Check every line of the entries below for the word "Faire", and copy the ones that have it.

The data
◇ ◇ ◇ ◇ ◇
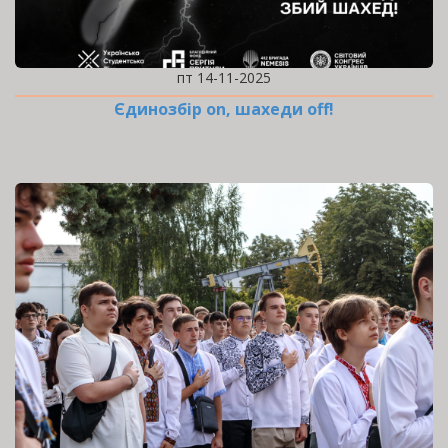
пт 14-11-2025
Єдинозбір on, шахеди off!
◇ ◇ ◇ ◇ ◇
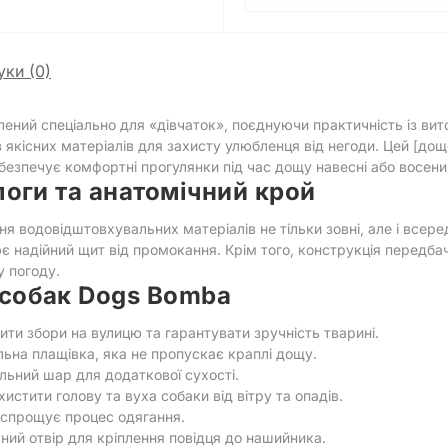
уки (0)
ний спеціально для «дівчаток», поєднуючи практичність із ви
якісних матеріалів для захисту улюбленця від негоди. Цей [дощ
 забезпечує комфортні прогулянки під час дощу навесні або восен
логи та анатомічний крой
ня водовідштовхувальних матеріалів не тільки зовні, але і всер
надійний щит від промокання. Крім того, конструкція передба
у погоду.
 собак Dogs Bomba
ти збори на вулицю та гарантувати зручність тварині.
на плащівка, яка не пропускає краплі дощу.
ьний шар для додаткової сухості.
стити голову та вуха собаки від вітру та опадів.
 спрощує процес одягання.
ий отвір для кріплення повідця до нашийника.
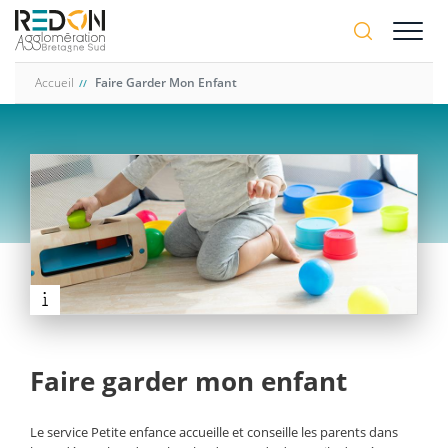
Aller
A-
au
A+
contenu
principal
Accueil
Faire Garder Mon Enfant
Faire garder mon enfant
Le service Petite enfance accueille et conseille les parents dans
◇ ◇ ◇ ◇ ◇
Finished task
Faire Garder Mon Enfant
Faire garder mon enfant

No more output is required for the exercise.